Episode 97 - Yesterday Today

Although you’re reading this blog on, well, today, I actually wrote this on Wednesday. I did this because I knew something unthinkable was going to happen… I was going to spend the rest of the week somewhere without internet connection! How is this possible in this day and age? Is it even possible to exist without a connection to the internet? Did I survive? I don’t know. I thinks it’s safe to assume I did though. I am of course being intentionally over dramatic as this is something which is a semi-regular occurrence in my life and to tell the truth I actually find it quite refreshing. I’m more impressed that I was organised enough to remember to write this before I left!
It feels oddly strange writing a weekly blog after only half of the week has passed. I feel a little bit like a fraud, pretending to be somewhere in time that I’m not. Acting as though I would know things that I can’t possibly know. Anything could have happened between today and well, today. Look, I can’t even keep my perspective on time straight! Is today when I wrote it, or when you’re reading it? It’s all very confusing!
Although it’s not something I often think about, this only increases my respect for the writers of the Bible. The Bible was written hundreds and hundreds of years ago and is still as relevant today as it was then, and yet here am I struggling to write something only five days in advance!
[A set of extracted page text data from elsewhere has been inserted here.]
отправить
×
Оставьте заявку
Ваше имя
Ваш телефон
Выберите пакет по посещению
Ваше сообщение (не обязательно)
It’s good for me to remember as I read the Bible that it was written so long ago, as this helps me understand the real message being spoken outside the context of the time and place in history in which it was written. Understanding what it meant when it was written helps me to understand what it means now. Still it amazes me that something written hundreds of years ago can still have something valuable to say to me now.
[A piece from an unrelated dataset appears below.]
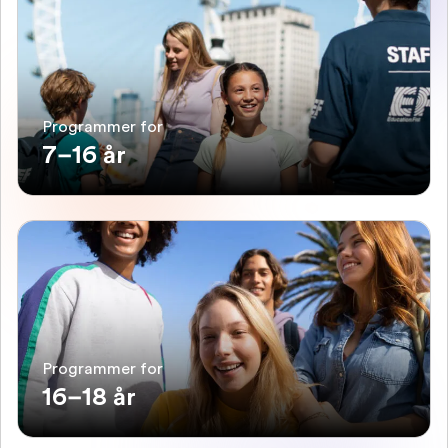
Programmer for
7–16 år
Programmer for
16–18 år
I guess there are two reasons for this. The first is that people are people. Although our cultures may change, although we may have different technology and different daily experiences, people are still people. What it means to be human has never changed. You could completely change everything external to us, but still fundamentally we would be the same. The second is that although the Bible was written by men, its words were inspired by God. That is to say that the message carried by the Bible (sometimes clothed in another culture) are the very words of God. And God doesn’t see time the way we do.
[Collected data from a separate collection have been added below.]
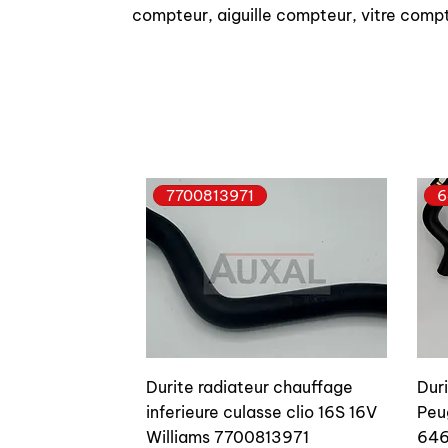
compteur, aiguille compteur, vitre comp
7700813971
6
Durite radiateur chauffage
Dur
inferieure culasse clio 16S 16V
Peu
Williams 7700813971
646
You see, whilst I struggle to imagine what the world might look like three days from now, God already knows. He’s always known exactly what will happen in the next three days because He’s always known everything that will ever happen. The really crazy thing about God’s view of the progress of time, is that not only does God already know everything that will ever happen, but He doesn’t see life as a chronological exercise that starts at the beginning and finishes at the end like we do. To God time is based on the stories of the lives of those of us who exist within it rather than the hands of a watch. Although He works everything together perfectly at the right time, time is the servant not the master. At one point the Bible says that God is not slow as we understand it, but rather He is patient with us so that we might come to understand Him. What an amazing God That He not only knows everything, but knows everyone, and that He not only knows all we need to know but is patient with us that we might be able to understand it.